Input for this task Start Marker

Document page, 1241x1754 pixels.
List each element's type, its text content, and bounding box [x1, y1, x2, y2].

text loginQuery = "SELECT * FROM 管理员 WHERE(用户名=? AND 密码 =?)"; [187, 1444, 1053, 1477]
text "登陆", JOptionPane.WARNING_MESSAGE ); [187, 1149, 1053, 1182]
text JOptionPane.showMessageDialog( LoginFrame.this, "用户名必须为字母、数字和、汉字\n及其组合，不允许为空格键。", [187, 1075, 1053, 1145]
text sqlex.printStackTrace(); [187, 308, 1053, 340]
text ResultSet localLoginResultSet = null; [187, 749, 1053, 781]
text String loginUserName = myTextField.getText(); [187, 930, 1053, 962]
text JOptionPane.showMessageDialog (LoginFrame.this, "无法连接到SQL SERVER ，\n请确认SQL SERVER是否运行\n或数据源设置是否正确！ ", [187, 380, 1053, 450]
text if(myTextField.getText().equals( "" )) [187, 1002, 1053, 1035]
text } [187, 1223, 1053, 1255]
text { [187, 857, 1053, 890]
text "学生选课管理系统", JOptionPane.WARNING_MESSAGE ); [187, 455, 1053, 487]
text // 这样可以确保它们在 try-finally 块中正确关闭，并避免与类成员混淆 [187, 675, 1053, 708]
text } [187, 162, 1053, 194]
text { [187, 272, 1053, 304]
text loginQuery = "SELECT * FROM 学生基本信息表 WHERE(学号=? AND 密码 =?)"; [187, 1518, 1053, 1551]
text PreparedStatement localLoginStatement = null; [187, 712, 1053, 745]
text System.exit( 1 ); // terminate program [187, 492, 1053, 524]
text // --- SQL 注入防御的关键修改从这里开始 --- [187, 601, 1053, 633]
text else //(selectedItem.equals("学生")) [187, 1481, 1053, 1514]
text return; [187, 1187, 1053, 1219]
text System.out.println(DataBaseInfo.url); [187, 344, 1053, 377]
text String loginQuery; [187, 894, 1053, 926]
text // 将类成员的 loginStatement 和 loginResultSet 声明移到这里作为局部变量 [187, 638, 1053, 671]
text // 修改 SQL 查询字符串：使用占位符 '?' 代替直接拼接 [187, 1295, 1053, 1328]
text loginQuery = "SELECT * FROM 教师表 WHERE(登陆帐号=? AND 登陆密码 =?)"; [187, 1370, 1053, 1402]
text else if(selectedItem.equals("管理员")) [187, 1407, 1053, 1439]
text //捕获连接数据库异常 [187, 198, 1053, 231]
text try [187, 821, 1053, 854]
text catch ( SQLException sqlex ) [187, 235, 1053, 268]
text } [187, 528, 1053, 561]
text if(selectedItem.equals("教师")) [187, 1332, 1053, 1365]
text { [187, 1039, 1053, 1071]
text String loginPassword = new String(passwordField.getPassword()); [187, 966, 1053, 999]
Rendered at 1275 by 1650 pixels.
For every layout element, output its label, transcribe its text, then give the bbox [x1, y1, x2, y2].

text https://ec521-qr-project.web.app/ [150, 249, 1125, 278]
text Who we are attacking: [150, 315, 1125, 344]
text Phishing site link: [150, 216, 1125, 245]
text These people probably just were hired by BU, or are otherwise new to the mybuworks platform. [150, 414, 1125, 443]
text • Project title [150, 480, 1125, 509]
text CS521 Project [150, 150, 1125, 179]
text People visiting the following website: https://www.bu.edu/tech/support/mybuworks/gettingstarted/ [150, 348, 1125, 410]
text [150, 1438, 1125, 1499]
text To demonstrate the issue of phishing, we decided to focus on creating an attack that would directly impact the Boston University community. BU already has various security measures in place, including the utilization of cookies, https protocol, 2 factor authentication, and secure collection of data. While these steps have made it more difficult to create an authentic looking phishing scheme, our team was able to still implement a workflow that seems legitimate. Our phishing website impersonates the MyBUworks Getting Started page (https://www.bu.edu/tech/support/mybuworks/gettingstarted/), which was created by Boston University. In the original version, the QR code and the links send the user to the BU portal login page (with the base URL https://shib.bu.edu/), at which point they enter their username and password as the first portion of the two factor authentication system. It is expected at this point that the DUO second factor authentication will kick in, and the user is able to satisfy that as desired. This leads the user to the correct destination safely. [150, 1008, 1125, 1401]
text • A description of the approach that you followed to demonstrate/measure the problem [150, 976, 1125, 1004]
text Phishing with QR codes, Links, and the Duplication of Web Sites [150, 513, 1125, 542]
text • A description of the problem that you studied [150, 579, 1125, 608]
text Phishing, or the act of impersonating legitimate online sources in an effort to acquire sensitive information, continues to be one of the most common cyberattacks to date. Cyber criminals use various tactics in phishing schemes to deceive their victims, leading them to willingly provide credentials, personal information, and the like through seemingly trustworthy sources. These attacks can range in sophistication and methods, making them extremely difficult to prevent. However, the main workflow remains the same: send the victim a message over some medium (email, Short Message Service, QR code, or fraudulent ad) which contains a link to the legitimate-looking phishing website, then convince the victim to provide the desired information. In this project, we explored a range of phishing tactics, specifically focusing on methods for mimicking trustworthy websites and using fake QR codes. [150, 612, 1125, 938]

Input for this task End Marker

What the task requires:
Restate every line of the data word for word.

Task response:
Document page, 1241x1754 pixels.
List each element's type, its text content, and bounding box [x1, y1, x2, y2].

text loginQuery = "SELECT * FROM 管理员 WHERE(用户名=? AND 密码 =?)"; [187, 1444, 1053, 1477]
text "登陆", JOptionPane.WARNING_MESSAGE ); [187, 1149, 1053, 1182]
text JOptionPane.showMessageDialog( LoginFrame.this, "用户名必须为字母、数字和、汉字\n及其组合，不允许为空格键。", [187, 1075, 1053, 1145]
text sqlex.printStackTrace(); [187, 308, 1053, 340]
text ResultSet localLoginResultSet = null; [187, 749, 1053, 781]
text String loginUserName = myTextField.getText(); [187, 930, 1053, 962]
text JOptionPane.showMessageDialog (LoginFrame.this, "无法连接到SQL SERVER ，\n请确认SQL SERVER是否运行\n或数据源设置是否正确！ ", [187, 380, 1053, 450]
text if(myTextField.getText().equals( "" )) [187, 1002, 1053, 1035]
text } [187, 1223, 1053, 1255]
text { [187, 857, 1053, 890]
text "学生选课管理系统", JOptionPane.WARNING_MESSAGE ); [187, 455, 1053, 487]
text // 这样可以确保它们在 try-finally 块中正确关闭，并避免与类成员混淆 [187, 675, 1053, 708]
text } [187, 162, 1053, 194]
text { [187, 272, 1053, 304]
text loginQuery = "SELECT * FROM 学生基本信息表 WHERE(学号=? AND 密码 =?)"; [187, 1518, 1053, 1551]
text PreparedStatement localLoginStatement = null; [187, 712, 1053, 745]
text System.exit( 1 ); // terminate program [187, 492, 1053, 524]
text // --- SQL 注入防御的关键修改从这里开始 --- [187, 601, 1053, 633]
text else //(selectedItem.equals("学生")) [187, 1481, 1053, 1514]
text return; [187, 1187, 1053, 1219]
text System.out.println(DataBaseInfo.url); [187, 344, 1053, 377]
text String loginQuery; [187, 894, 1053, 926]
text // 将类成员的 loginStatement 和 loginResultSet 声明移到这里作为局部变量 [187, 638, 1053, 671]
text // 修改 SQL 查询字符串：使用占位符 '?' 代替直接拼接 [187, 1295, 1053, 1328]
text loginQuery = "SELECT * FROM 教师表 WHERE(登陆帐号=? AND 登陆密码 =?)"; [187, 1370, 1053, 1402]
text else if(selectedItem.equals("管理员")) [187, 1407, 1053, 1439]
text //捕获连接数据库异常 [187, 198, 1053, 231]
text try [187, 821, 1053, 854]
text catch ( SQLException sqlex ) [187, 235, 1053, 268]
text } [187, 528, 1053, 561]
text if(selectedItem.equals("教师")) [187, 1332, 1053, 1365]
text { [187, 1039, 1053, 1071]
text String loginPassword = new String(passwordField.getPassword()); [187, 966, 1053, 999]
Rendered at 1275 by 1650 pixels.
For every layout element, output its label, transcribe its text, then give the bbox [x1, y1, x2, y2].

text https://ec521-qr-project.web.app/ [150, 249, 1125, 278]
text Who we are attacking: [150, 315, 1125, 344]
text Phishing site link: [150, 216, 1125, 245]
text These people probably just were hired by BU, or are otherwise new to the mybuworks platform. [150, 414, 1125, 443]
text • Project title [150, 480, 1125, 509]
text CS521 Project [150, 150, 1125, 179]
text People visiting the following website: https://www.bu.edu/tech/support/mybuworks/gettingstarted/ [150, 348, 1125, 410]
text [150, 1438, 1125, 1499]
text To demonstrate the issue of phishing, we decided to focus on creating an attack that would directly impact the Boston University community. BU already has various security measures in place, including the utilization of cookies, https protocol, 2 factor authentication, and secure collection of data. While these steps have made it more difficult to create an authentic looking phishing scheme, our team was able to still implement a workflow that seems legitimate. Our phishing website impersonates the MyBUworks Getting Started page (https://www.bu.edu/tech/support/mybuworks/gettingstarted/), which was created by Boston University. In the original version, the QR code and the links send the user to the BU portal login page (with the base URL https://shib.bu.edu/), at which point they enter their username and password as the first portion of the two factor authentication system. It is expected at this point that the DUO second factor authentication will kick in, and the user is able to satisfy that as desired. This leads the user to the correct destination safely. [150, 1008, 1125, 1401]
text • A description of the approach that you followed to demonstrate/measure the problem [150, 976, 1125, 1004]
text Phishing with QR codes, Links, and the Duplication of Web Sites [150, 513, 1125, 542]
text • A description of the problem that you studied [150, 579, 1125, 608]
text Phishing, or the act of impersonating legitimate online sources in an effort to acquire sensitive information, continues to be one of the most common cyberattacks to date. Cyber criminals use various tactics in phishing schemes to deceive their victims, leading them to willingly provide credentials, personal information, and the like through seemingly trustworthy sources. These attacks can range in sophistication and methods, making them extremely difficult to prevent. However, the main workflow remains the same: send the victim a message over some medium (email, Short Message Service, QR code, or fraudulent ad) which contains a link to the legitimate-looking phishing website, then convince the victim to provide the desired information. In this project, we explored a range of phishing tactics, specifically focusing on methods for mimicking trustworthy websites and using fake QR codes. [150, 612, 1125, 938]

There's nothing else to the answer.